If the goings-on at the federal courthouse seem a world away from protesters facing down rubber bullets and military helicopters, think again: This is the other side of the same coin, if less vicious in form. Courts — real courts, where every legitimate party gets to make every legitimate argument — are the last bastion against authoritarianism.

That’s an American tradition: In the aftermath of the Civil War, the Supreme Court ruled in Ex parte Milligan that U.S. citizens contending they were not belligerents could not be subjected to military tribunals when civilian courts were open and functioning. As President Trump — “your president of law and order” — threatens to invoke the 1807 Insurrection Act to deploy the military to put down what he sees as an ongoing rebellion, Americans may find themselves needing robust, independent courts more than ever.

And judges like Sullivan. His moves in the face of the Justice Department’s motion to dismiss the Flynn case were indeed unusual — but they came in response to what seems an unprecedented decision by the department to abandon a guilty plea it secured.

As Sullivan’s lawyers explain in their brief to the appeals court, “It is unusual for a criminal defendant to claim innocence and move to withdraw his guilty plea after repeatedly swearing under oath that he committed the crime. It is unprecedented for an Acting U.S. Attorney to contradict the solemn representations that career prosecutors made time and again, and undermine the district court’s legal and factual findings, in moving on his own to dismiss the charge years after two different federal judges accepted the defendant’s plea.”

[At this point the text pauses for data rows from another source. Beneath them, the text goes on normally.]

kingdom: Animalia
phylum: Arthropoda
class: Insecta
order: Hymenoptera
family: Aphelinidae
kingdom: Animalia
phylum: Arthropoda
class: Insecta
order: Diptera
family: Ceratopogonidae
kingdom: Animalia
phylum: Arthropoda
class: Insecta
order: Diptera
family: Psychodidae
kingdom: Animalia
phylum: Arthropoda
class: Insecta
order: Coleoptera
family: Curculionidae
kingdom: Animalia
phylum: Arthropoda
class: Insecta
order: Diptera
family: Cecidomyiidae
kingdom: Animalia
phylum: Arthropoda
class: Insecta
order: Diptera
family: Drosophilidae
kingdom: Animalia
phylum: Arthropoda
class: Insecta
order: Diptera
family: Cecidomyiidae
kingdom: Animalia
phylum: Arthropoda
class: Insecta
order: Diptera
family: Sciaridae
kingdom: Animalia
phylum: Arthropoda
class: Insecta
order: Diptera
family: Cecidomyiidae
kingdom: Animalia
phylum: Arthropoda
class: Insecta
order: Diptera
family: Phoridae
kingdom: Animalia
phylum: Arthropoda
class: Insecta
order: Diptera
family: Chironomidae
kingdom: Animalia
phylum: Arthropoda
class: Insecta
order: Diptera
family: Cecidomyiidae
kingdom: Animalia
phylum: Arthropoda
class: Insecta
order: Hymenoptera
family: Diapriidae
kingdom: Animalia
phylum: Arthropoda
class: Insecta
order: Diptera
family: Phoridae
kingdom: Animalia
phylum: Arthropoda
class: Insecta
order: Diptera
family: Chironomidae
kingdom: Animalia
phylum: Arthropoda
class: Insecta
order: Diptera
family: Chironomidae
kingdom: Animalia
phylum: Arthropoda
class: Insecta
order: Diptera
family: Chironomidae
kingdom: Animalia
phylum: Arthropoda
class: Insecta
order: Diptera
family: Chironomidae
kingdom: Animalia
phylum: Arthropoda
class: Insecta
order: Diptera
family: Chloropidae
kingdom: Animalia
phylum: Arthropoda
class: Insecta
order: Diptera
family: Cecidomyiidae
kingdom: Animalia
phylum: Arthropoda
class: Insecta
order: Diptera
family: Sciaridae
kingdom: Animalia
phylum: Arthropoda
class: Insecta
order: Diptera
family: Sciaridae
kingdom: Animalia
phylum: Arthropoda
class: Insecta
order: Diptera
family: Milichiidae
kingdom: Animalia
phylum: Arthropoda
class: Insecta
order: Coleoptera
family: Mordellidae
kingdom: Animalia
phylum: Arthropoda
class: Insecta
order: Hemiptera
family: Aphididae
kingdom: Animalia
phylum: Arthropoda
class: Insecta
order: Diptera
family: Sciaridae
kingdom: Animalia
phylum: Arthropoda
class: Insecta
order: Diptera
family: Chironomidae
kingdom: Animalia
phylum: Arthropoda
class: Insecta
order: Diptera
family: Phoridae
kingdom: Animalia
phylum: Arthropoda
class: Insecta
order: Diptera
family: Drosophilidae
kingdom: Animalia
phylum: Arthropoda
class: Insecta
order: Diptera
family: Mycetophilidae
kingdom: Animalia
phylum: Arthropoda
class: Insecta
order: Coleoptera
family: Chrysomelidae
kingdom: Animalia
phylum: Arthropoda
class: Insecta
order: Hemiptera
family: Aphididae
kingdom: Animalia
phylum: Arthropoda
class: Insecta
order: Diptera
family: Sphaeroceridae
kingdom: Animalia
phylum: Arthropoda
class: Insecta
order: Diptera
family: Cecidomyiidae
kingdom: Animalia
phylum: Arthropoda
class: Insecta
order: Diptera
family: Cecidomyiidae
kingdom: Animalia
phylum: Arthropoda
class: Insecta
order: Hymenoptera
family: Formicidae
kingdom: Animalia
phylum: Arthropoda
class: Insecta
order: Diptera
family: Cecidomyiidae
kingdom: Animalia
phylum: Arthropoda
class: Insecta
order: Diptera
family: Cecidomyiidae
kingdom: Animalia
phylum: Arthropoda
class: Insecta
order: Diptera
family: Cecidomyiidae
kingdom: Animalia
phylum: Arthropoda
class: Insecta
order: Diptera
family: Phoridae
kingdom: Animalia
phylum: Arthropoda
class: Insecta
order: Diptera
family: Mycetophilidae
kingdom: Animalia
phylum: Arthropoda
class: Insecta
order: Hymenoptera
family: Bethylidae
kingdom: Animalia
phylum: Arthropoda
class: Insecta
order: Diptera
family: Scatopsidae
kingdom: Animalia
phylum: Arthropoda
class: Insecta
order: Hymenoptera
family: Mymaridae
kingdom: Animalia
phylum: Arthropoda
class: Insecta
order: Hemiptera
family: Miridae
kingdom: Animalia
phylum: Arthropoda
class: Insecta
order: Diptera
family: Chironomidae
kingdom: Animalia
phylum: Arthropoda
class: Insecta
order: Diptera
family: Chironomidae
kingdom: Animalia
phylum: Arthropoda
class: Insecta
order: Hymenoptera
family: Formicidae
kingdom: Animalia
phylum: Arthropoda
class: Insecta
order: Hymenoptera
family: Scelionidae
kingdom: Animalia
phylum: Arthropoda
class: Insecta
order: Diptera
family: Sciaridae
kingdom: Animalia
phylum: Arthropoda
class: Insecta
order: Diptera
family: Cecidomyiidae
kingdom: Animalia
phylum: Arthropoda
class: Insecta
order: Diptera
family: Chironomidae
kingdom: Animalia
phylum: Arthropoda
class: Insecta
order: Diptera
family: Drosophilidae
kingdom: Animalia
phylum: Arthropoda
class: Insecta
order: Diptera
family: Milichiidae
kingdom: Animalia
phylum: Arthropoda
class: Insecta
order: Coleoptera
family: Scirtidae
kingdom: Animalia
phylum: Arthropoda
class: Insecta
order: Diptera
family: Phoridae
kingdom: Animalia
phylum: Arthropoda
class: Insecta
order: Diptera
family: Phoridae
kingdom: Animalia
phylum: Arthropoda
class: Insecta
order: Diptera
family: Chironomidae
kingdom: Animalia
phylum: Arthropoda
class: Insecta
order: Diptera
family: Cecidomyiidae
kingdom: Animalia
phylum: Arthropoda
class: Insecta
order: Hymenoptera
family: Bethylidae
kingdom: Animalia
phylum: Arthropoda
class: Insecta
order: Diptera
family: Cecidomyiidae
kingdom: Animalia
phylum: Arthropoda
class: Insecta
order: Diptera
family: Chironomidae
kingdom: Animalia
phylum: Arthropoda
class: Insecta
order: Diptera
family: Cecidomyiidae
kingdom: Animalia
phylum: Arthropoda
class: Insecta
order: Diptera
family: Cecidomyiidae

The appeals court, they add, is being asked to consider whether it should “forbid even a limited inquiry into the government’s motion, and order that motion granted. The answer is no. … The government’s motion is pending before Judge Sullivan and could well be granted, so Mr. Flynn can obtain the exact relief he seeks through ordinary judicial process.”

The Trump administration’s view is that Sullivan erred by not immediately and automatically acceding to the government’s request that the case against Flynn be dismissed. But the federal rule that provides for dismissing indictments provides that it can be done only “with leave of court.” Federal judges are not supposed to be potted plants. This case long ago ceased being about a single judge. It’s about the right of all of us to learn what happened at the Justice Department and avoid a coverup.

It may be inconvenient, at least in Trump’s view, for the administration to have protesters at the White House. And it may be inconvenient, at least in the Trump Justice Department’s view, to have its extraordinary action on behalf of one of the president’s allies scrutinized by a federal court. But that is what our system of free speech and an independent judiciary entails — whether Trump and his enablers like it or not.